----- EXCERPTED RECORDS

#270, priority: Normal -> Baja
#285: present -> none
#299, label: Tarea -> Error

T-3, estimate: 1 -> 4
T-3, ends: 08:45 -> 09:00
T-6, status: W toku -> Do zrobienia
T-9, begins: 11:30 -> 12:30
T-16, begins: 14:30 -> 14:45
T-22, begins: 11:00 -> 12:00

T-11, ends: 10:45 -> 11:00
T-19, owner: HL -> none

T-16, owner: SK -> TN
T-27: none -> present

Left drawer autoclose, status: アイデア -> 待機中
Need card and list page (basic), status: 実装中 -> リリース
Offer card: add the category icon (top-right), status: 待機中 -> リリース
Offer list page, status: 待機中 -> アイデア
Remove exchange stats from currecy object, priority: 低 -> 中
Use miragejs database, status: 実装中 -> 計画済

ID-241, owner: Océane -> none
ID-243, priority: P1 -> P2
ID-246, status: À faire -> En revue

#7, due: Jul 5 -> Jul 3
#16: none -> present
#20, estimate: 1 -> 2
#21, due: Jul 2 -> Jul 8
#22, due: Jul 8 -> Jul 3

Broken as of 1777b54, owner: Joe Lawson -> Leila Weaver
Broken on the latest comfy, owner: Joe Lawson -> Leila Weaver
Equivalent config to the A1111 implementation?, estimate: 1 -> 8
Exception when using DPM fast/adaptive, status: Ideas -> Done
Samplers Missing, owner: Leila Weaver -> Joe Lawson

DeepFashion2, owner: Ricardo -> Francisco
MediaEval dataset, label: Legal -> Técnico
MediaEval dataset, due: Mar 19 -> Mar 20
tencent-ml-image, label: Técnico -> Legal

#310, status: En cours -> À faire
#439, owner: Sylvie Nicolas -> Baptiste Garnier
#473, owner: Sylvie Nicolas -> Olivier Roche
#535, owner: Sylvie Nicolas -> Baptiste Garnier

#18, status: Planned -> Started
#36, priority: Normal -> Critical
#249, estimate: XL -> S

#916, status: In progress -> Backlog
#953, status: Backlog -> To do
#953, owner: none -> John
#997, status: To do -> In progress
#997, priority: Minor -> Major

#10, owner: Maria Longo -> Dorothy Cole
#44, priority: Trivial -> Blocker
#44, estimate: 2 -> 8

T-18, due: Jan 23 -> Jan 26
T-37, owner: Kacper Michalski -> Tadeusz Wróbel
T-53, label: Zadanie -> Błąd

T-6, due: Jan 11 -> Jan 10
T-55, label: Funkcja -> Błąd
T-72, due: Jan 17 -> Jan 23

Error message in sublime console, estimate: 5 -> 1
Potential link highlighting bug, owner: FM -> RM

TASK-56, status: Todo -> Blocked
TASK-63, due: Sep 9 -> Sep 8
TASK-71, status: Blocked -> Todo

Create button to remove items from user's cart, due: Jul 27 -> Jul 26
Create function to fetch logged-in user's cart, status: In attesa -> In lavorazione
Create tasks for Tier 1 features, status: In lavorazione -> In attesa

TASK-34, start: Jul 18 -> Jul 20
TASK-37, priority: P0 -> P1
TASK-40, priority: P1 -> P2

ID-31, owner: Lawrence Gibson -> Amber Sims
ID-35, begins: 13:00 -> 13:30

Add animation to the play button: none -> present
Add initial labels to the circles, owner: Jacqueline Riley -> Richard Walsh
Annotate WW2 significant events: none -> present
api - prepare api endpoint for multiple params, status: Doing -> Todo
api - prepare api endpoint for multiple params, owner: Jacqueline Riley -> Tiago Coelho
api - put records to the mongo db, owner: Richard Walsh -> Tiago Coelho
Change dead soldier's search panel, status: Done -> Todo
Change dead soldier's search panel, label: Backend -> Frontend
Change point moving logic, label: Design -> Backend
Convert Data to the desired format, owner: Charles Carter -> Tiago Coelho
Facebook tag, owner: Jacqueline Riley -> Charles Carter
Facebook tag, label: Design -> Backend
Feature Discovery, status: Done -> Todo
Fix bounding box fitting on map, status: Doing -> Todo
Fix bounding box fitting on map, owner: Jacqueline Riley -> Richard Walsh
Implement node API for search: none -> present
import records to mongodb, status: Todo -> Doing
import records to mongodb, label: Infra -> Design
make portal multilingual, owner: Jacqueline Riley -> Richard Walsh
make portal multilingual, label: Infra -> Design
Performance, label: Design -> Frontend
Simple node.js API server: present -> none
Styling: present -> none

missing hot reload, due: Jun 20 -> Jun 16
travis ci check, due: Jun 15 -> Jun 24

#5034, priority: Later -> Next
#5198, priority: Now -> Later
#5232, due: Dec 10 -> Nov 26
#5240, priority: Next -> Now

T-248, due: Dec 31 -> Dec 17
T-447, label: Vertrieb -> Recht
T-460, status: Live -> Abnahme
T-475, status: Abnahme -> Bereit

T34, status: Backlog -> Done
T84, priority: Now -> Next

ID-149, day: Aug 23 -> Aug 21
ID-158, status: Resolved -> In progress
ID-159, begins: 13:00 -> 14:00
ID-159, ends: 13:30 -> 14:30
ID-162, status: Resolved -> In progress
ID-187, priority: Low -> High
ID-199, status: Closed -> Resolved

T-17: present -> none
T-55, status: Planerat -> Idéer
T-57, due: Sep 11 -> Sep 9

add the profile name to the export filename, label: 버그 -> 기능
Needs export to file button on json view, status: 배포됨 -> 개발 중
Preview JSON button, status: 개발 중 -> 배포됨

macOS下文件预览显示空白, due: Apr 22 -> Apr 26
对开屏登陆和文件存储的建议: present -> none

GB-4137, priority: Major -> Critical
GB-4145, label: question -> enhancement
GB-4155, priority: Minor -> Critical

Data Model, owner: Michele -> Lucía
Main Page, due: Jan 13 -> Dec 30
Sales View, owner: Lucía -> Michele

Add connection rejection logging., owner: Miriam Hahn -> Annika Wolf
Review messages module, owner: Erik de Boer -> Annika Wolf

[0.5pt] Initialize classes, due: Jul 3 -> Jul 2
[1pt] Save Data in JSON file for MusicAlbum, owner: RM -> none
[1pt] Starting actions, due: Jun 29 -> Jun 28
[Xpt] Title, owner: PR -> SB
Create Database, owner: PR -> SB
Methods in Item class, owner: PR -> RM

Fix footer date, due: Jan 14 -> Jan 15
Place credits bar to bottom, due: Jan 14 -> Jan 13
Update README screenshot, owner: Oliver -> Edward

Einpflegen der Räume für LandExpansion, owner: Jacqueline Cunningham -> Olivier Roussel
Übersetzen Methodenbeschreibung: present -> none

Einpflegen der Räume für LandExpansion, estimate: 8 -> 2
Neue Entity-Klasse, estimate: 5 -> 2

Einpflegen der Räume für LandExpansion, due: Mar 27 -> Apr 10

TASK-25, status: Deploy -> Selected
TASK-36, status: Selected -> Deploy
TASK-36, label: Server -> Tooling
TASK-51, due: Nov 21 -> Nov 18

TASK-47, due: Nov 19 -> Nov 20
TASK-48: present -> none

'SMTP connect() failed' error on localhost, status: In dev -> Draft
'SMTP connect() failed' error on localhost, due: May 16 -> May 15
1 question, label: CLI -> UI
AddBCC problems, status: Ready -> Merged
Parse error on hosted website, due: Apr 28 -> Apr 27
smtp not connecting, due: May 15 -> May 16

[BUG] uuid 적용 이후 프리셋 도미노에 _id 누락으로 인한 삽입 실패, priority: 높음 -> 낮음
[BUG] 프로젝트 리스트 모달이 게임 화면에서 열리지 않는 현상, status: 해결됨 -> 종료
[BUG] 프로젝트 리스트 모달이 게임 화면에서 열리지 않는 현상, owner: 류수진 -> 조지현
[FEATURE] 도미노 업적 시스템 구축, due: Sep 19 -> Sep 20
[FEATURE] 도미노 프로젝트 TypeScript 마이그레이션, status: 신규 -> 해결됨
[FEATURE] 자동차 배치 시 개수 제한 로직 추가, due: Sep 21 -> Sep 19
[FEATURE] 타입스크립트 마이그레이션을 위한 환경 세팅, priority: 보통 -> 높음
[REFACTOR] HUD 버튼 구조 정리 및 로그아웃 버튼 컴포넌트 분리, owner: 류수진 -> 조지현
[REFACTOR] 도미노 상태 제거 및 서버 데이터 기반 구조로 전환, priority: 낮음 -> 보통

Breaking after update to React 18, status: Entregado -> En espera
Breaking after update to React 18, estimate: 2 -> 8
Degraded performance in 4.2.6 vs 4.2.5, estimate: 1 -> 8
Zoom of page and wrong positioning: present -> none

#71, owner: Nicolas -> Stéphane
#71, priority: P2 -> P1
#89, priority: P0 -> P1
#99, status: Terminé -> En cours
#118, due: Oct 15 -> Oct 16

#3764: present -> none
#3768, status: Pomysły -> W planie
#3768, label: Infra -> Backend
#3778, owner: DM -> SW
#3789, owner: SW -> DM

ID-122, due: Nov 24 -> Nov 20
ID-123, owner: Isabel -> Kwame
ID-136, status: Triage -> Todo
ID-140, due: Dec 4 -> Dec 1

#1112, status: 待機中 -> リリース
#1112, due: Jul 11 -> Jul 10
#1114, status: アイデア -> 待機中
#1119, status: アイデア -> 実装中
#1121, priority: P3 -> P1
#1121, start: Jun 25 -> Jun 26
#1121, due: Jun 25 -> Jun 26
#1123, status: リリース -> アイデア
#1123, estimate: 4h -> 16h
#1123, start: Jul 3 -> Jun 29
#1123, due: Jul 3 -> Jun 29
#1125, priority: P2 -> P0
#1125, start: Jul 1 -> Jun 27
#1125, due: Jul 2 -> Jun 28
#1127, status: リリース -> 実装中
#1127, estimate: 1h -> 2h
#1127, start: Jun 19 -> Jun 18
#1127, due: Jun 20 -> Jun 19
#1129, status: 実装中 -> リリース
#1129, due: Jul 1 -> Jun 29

----------

_DIRECTIONS FOR THIS TASK:_ How many lines of the data hold the string "Design"? Reply with the number alone.

_OUTPUT OF THE TASK:_ 5